There are multiple ways to port a ML model on Android :blush:. Feel free to rename the issue accordingly. I wrote it in that way for marketing reasons :wink:

My approach is specific to Qualcomm hardware using QNN.

  1. My fork has the script used to export onto ONNX
  2. Then, it's just the QNN pipeline.
    1. conversion to cpp
    2. model library generation
    3. (optional, yet recommended for fast inference & speed up trials) context (aka npu/dsp/gpu) library generation
  3. profiling & execution of binaries from step 2

I'm preparing a tutorial for other folks in my org. I will share the slides later in Q1/Q2.

escorciav commented 8 months ago

Attaching the latency results,

The JSON files were generated with an internal/private tool. However, QNN docs provide all the info to parse the binary with the profiling results from step 3. The TXT-file was generated by a tiny wrapper digesting the JSON.

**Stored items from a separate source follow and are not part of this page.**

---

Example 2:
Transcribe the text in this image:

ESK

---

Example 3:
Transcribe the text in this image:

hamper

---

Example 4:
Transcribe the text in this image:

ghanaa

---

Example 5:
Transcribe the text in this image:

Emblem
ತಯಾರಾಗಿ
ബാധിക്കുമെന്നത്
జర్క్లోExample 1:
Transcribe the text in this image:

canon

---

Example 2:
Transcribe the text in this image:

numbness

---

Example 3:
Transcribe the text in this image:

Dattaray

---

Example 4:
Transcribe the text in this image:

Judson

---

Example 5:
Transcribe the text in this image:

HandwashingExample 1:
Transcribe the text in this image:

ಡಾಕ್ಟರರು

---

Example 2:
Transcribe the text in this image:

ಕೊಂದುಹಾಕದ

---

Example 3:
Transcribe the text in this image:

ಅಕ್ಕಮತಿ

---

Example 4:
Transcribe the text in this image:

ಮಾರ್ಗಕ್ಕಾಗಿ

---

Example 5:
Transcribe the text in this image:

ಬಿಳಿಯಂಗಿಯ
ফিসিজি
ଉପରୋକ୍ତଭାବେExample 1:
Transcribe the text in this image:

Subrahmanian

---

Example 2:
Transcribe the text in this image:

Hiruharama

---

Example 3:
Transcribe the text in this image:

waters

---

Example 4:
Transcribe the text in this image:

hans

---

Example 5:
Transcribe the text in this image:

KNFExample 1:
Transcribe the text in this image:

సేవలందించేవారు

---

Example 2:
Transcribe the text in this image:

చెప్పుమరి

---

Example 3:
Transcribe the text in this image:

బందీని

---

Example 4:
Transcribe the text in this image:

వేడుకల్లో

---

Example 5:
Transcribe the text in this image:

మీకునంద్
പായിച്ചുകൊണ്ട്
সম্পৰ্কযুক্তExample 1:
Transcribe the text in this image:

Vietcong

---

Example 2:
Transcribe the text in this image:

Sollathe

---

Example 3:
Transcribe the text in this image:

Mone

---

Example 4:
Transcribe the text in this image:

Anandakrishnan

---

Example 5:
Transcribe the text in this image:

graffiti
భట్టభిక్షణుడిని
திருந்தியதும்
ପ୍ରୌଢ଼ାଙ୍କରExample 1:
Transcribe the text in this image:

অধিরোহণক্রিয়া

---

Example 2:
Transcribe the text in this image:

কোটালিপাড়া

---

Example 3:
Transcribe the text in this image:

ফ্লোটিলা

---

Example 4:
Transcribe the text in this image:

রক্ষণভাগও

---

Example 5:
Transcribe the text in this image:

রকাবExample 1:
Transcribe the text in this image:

report_ops.txt model.iters-100.qnn.int8.json model.iters-100.qnn.int8_basic.json

escorciav commented 8 months ago

(perhaps) Good news, the latency of the block that I'm interested in improving got a speed-up of 1.27x by using QNN >= 2.17

With enough :star:s on my fork, I may be persuaded to benchmark SwiftFormer L1 :blush: :rofl:

Amshaker commented 8 months ago

That's great! 🚀 You have one star now, come on! 🤣

If you benchmarked SwiftFormer models (Let's say L1), we can do a pull request and I will add you as a contributor to the main repo with a special shoutout in the acknowledgments 👀. Isn't it a good deal? 🤣

escorciav commented 8 months ago

Push latency performance of SwiftFormerL1 with QNN 2.17 & 2.18. Improvement is as much 1.16x

we can do a pull request and I will add you as a contributor to the main repo with a special shoutout in the acknowledgments 👀. Isn't it a good deal?

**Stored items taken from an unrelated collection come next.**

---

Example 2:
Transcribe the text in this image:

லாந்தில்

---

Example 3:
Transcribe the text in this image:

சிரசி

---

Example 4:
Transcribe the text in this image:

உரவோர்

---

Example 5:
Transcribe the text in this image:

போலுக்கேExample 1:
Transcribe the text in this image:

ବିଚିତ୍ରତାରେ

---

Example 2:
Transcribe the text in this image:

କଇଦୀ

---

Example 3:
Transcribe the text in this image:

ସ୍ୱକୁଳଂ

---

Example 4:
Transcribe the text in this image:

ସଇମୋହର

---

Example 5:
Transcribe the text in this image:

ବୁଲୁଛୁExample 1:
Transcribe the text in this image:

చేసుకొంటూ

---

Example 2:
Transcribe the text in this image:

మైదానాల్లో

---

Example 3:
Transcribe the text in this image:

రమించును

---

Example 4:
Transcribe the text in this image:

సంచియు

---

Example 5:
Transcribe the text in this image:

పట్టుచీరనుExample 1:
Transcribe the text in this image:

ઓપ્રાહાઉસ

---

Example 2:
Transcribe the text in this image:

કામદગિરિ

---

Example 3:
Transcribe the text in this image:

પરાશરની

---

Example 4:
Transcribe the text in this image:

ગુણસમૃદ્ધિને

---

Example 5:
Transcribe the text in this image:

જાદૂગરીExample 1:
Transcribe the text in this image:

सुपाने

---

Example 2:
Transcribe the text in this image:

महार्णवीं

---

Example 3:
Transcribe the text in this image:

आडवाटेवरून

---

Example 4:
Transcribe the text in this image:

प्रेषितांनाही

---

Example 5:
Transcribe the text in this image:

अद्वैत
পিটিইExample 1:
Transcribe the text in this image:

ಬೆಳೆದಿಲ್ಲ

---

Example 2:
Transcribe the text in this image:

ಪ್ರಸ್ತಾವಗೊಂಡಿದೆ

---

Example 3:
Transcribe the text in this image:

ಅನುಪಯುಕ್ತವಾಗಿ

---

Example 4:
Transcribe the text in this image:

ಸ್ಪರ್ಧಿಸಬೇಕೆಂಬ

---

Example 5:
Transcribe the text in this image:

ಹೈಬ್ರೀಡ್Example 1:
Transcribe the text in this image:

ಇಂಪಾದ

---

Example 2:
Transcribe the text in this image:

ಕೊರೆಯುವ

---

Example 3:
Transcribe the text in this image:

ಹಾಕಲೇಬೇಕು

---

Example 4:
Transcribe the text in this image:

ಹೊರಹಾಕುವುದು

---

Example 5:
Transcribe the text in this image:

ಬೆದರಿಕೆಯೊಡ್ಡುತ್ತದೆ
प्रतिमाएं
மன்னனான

Done with 80% of my duties. Awaiting instruction for the 20% & collecting the brownie points mentioned earlier :cookie:

Amshaker commented 8 months ago

You have my word on it 💯. Here we go!

Please create a pull request to the readme file of the main repo with the following change: Create a new sub-section under "Latency Measurement" named as SwiftFormer meets Android (I liked the name). With this section, you can add the two tables (SwiftFormer Encoder & SwiftFormer-L1) for the latency measurements with the variants of QNN (Feel free to add the scripts as well). Then, I will check & merge the pull request and you will automatically added as a contributor! 🚀. Following this, I'll update the acknowledgment, earning you a well-deserved second brownie 🍪

escorciav commented 8 months ago

Thanks for merging 🥰. Let's keep the issue for 6-12 months in case someone else is interested in improving runtime performance, or exploring other porting avenue for Android 😉